Nebraskan “Beef Passport” Prompts Look at Incentive Programs

state of Nebraska to gamify beef eating for chance to win high-end meat

By Jonny Lupsha, Wondrium Staff Writer

Business loyalty programs often involve stamp cards or points systems. Working toward free meals or major coupon deals both incentivize repeat business, enticing consumers to save money doing something they enjoy. Nebraska will launch a reward system for the meat industry.

Cuts of beef on display
In an effort to support its meat industry, Nebraska is promoting a “beef passport” program at restaurants to promote meat eating. Photo By ungvar / Shutterstock

Anyone who has a partially stamped card for a frozen yogurt or fast food establishment is familiar with customer loyalty programs, but Nebraska will soon launch one for the entire meat industry.

Nebraska Governor Pete Ricketts endorsed and detailed the program recently, saying that the Nebraska Beef Passport program will feature 40 restaurants throughout the state that serve meat. As customers order beef from the menus, they can earn stamps for their passports. They can then send completed passports to the Nebraska Beef Council for the chance to win prizes, like a high-end cooler of meat.
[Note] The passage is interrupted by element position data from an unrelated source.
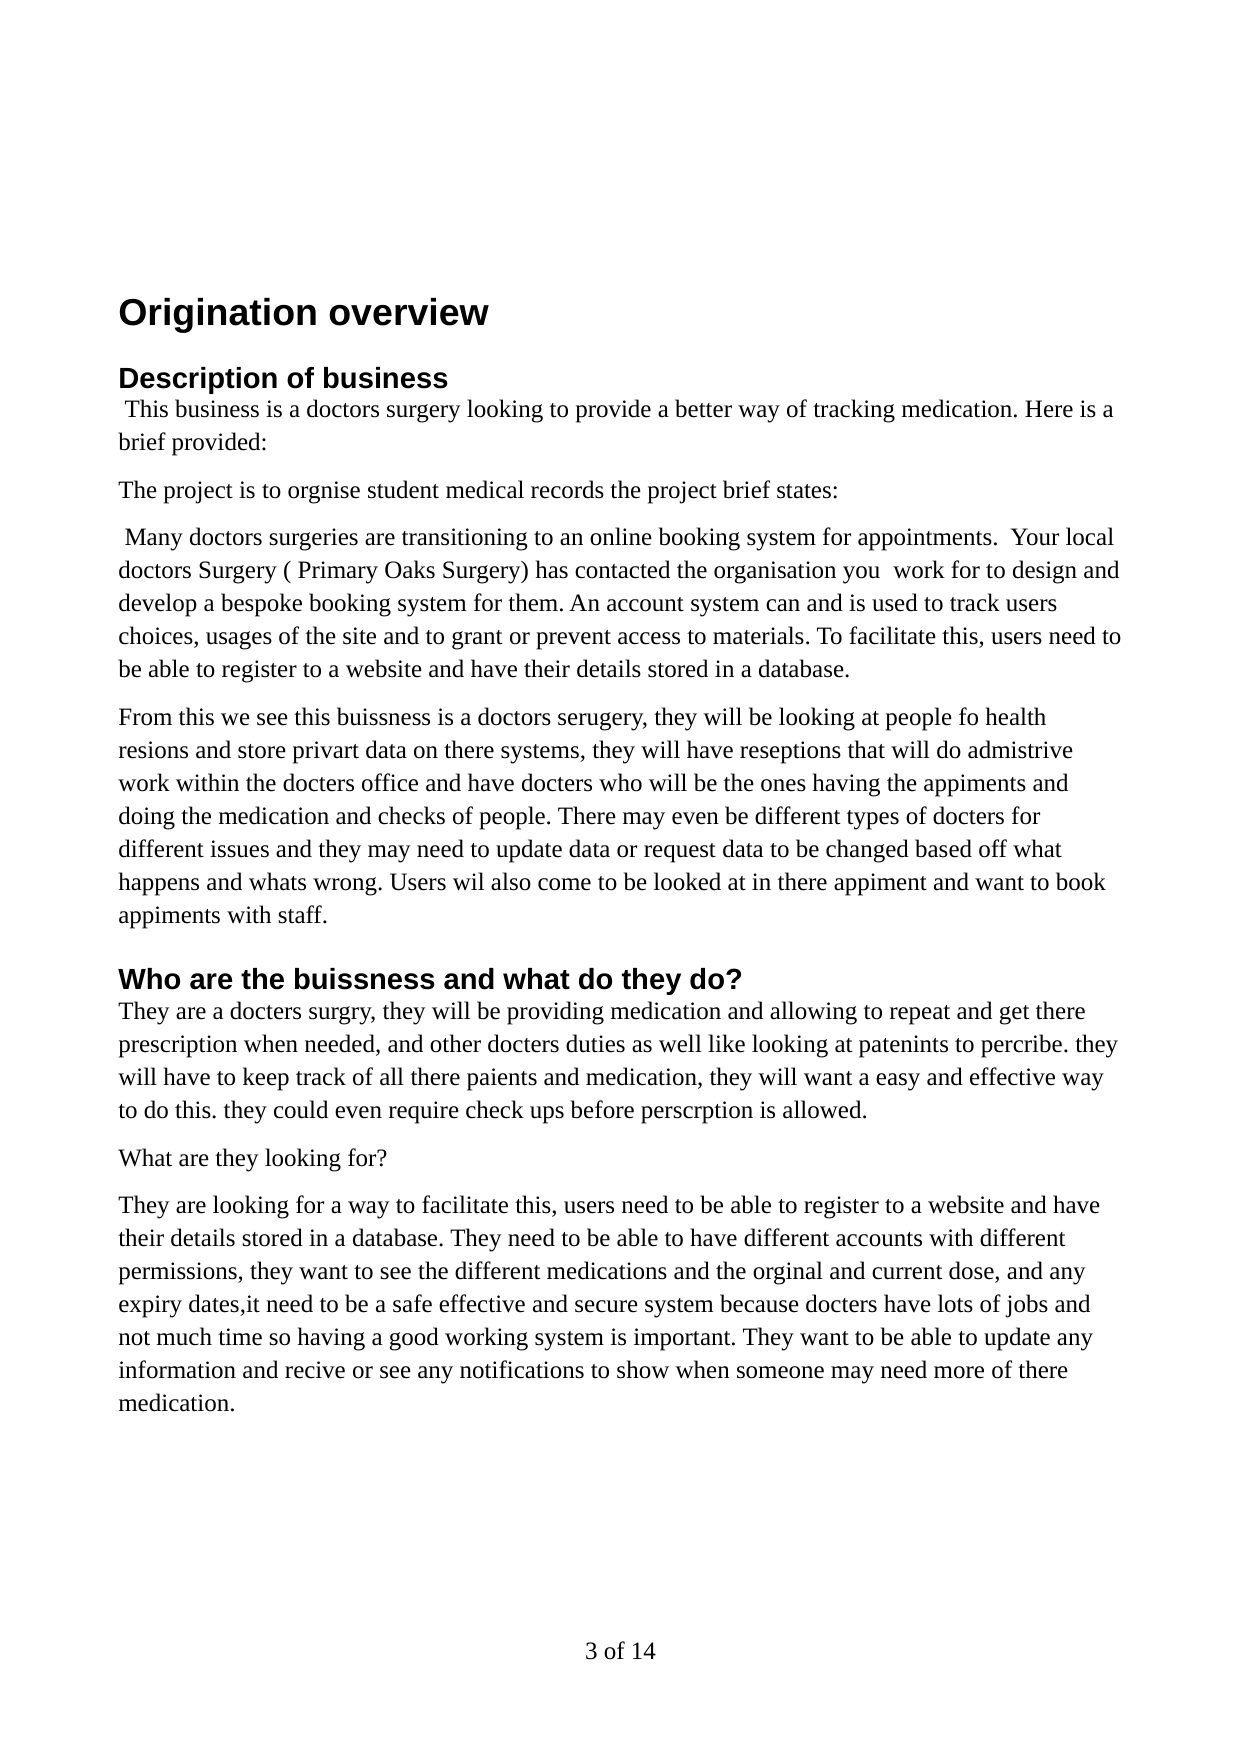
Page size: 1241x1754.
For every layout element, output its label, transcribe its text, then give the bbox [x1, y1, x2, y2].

subtitle Description of business [118, 361, 1122, 394]
subtitle Origination overview [118, 290, 1122, 333]
text Many doctors surgeries are transitioning to an online booking system for appointments. Your local doctors Surgery ( Primary Oaks Surgery) has contacted the organisation you work for to design and develop a bespoke booking system for them. An account system can and is used to track users choices, usages of the site and to grant or prevent access to materials. To facilitate this, users need to be able to register to a website and have their details stored in a database. [118, 522, 1122, 683]
text They are looking for a way to facilitate this, users need to be able to register to a website and have their details stored in a database. They need to be able to have different accounts with different permissions, they want to see the different medications and the orginal and current dose, and any expiry dates,it need to be a safe effective and secure system because docters have lots of jobs and not much time so having a good working system is important. They want to be able to update any information and recive or see any notifications to show when someone may need more of there medication. [118, 1190, 1122, 1417]
text From this we see this buissness is a doctors serugery, they will be looking at people fo health resions and store privart data on there systems, they will have reseptions that will do admistrive work within the docters office and have docters who will be the ones having the appiments and doing the medication and checks of people. There may even be different types of docters for different issues and they may need to update data or request data to be changed based off what happens and whats wrong. Users wil also come to be looked at in there appiment and want to book appiments with staff. [118, 702, 1122, 929]
text This business is a doctors surgery looking to provide a better way of tracking medication. Here is a brief provided: [118, 394, 1122, 456]
text They are a docters surgry, they will be providing medication and allowing to repeat and get there prescription when needed, and other docters duties as well like looking at patenints to percribe. they will have to keep track of all there paients and medication, they will want a easy and effective way to do this. they could even require check ups before perscrption is allowed. [118, 996, 1122, 1124]
text ​ [118, 170, 1122, 199]
text What are they looking for? [118, 1143, 1122, 1171]
text ​ [118, 218, 1122, 247]
text The project is to orgnise student medical records the project brief states: [118, 475, 1122, 503]
text ​​ [118, 123, 1122, 151]
subtitle Who are the buissness and what do they do? [118, 962, 1122, 996]
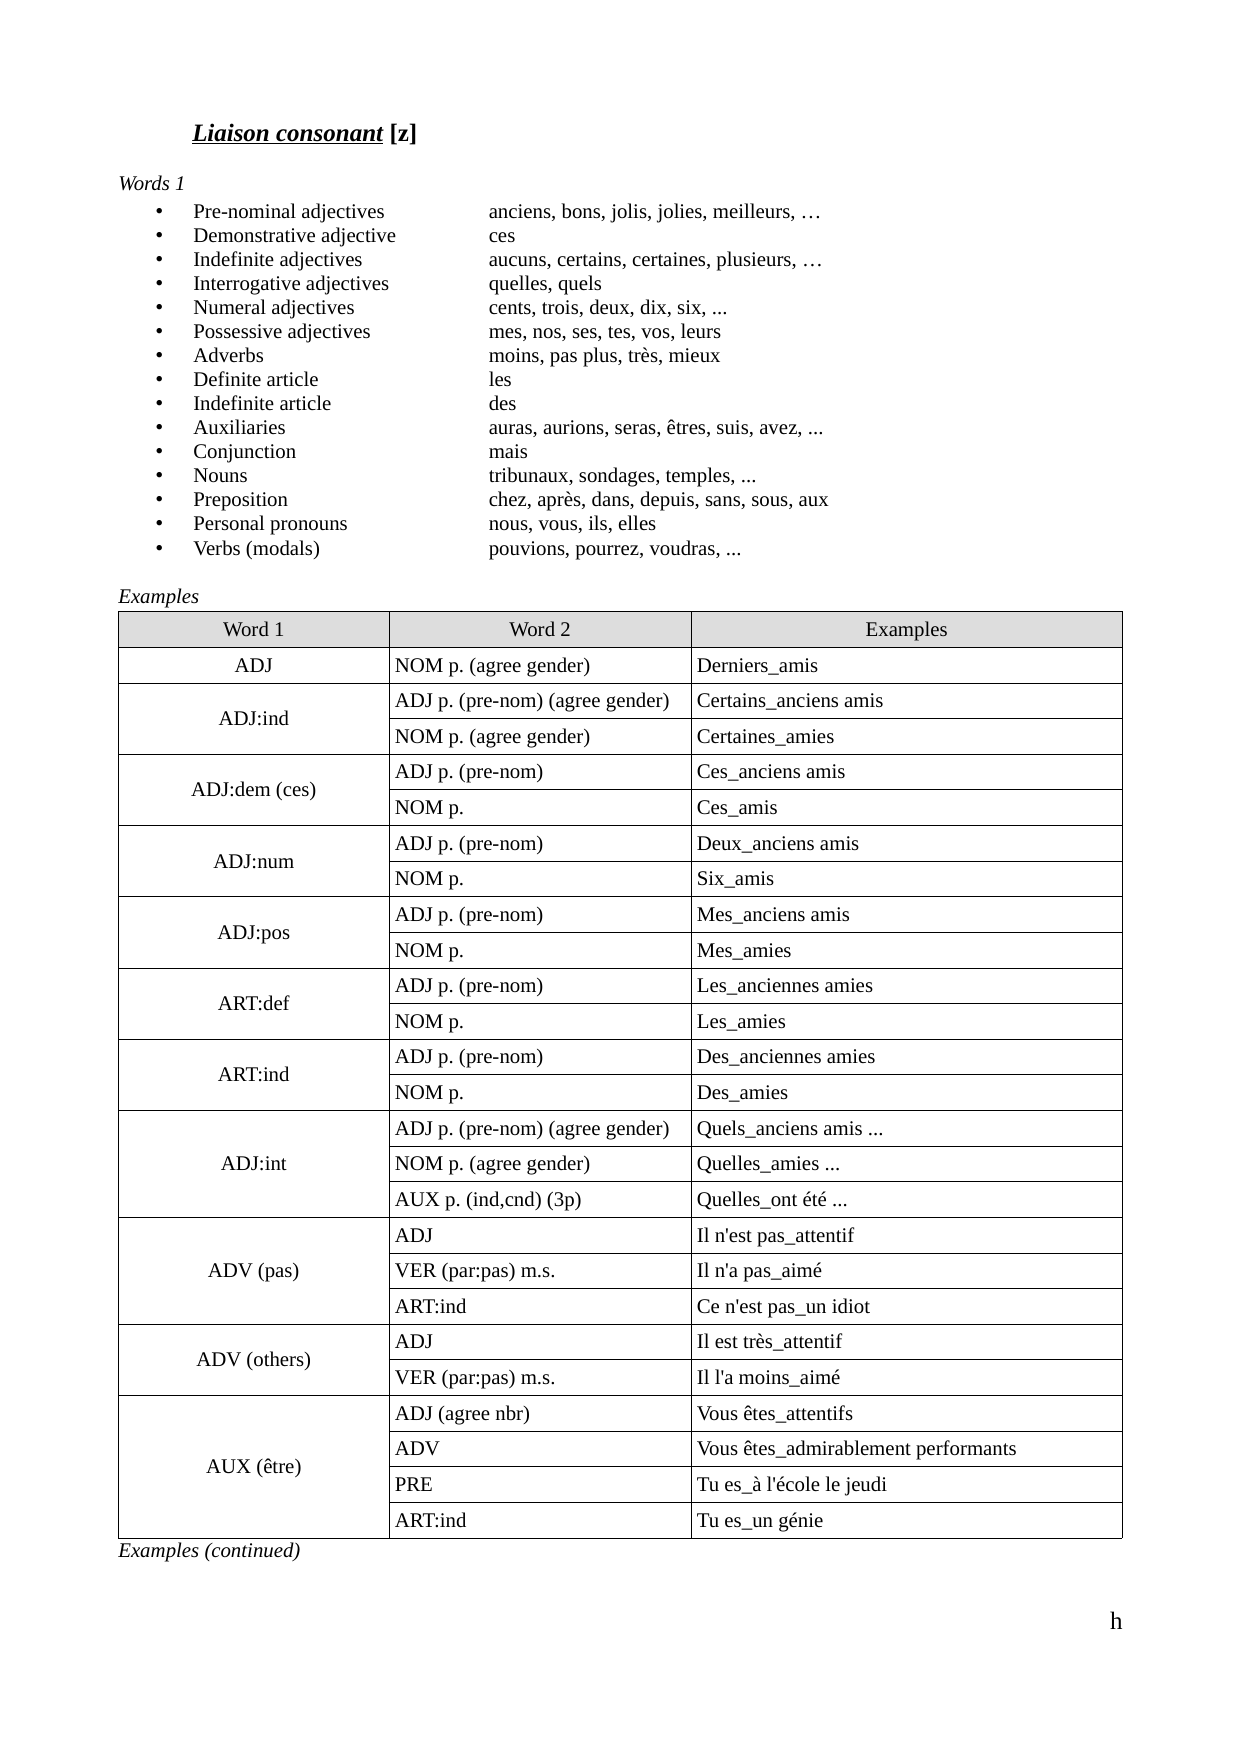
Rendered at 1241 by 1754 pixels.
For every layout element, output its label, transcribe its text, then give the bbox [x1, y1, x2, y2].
Sometimes incentives work and other times they don’t. In his video series Behavioral Economics: When Psychology and Economics Collide, Dr. Scott Huettel, the Jerry G. and Patricia Crawford Hubbard Professor of Psychology and Neuroscience at Duke University, said four guidelines make incentives work.

Social Norms and Good Outcomes

Incentives work when they establish social norms,” Dr. Huettel said. “We’ve all seen the pro-conservation messages in hotel rooms—things like ‘Help save the environment by reusing your towels.’ Those messages work best when they say something that suggests a social norm, something like ‘Eighty percent of guests in this hotel were willing to reuse their towels.'”

According to Dr. Huettel, similar incentives like adding small taxes on disposable plastic bags have mixed results, since they focus on a financial transaction. When they can establish a social norm such as implying that good people avoid using disposable plastic bags, they get better results. Incentives also work when they expose us to good outcomes.

“Researchers created a randomized trial in which they varied whether or not kids were paid for eating their vegetables,” he said. “The kids who were paid were more likely to try their vegetables, and they ate them whenever they were paid for eating them. And guess what happened? The kids started liking the vegetables, and they ate more vegetables after the payments ended.”

Dr. Huettel said this was because the incentive broke down their initial resistance to eating the vegetables, and upon repeated exposure, the kids developed a taste for them.

Gamification and Encouragement of Performance

The remaining two guidelines that shape effective incentives are a bit more abstract. Dr. Huettel said that the next criterion for making incentives work comes when internal motivation is absent or somehow crowded out.

“People are willing to pay money to ride their bikes, to read novels, or to work in their gardens—many people find those all interesting tasks,” he said. “But people must be paid to work as a bicycle courier, to proofread magazine articles, or to clear other people’s gardens. These tasks aren’t interesting or personally relevant and so incentives are critical.”

Many companies have circumnavigated this with gamification, or offering micro-rewards like taking note of milestones or providing positive feedback that make the activity seem like a game.

The final guideline, which falls along similar lines as gamification, is that incentives work better when they encourage better performance rather than trying to shape a decision. It’s easiest to illustrate this guideline by taking a look at examples that don’t work.

“Research indicates that incentives [do less well for] motivating people to engage in an action when they have free choice,” Dr. Huettel said. “Think [of] what is common when donating blood [or showing support] for a nuclear storage site. In these cases, there’s a free choice to take one action or the other. What economics can undermine is our motivation [to choose] specific choices, for better or worse.”

When offered money to donate blood, Dr. Huettel said, fewer people do so. However, when told they can donate their payment to charity, donation rates go back up. Nebraska will soon find out whether its meat-eating incentive works or not.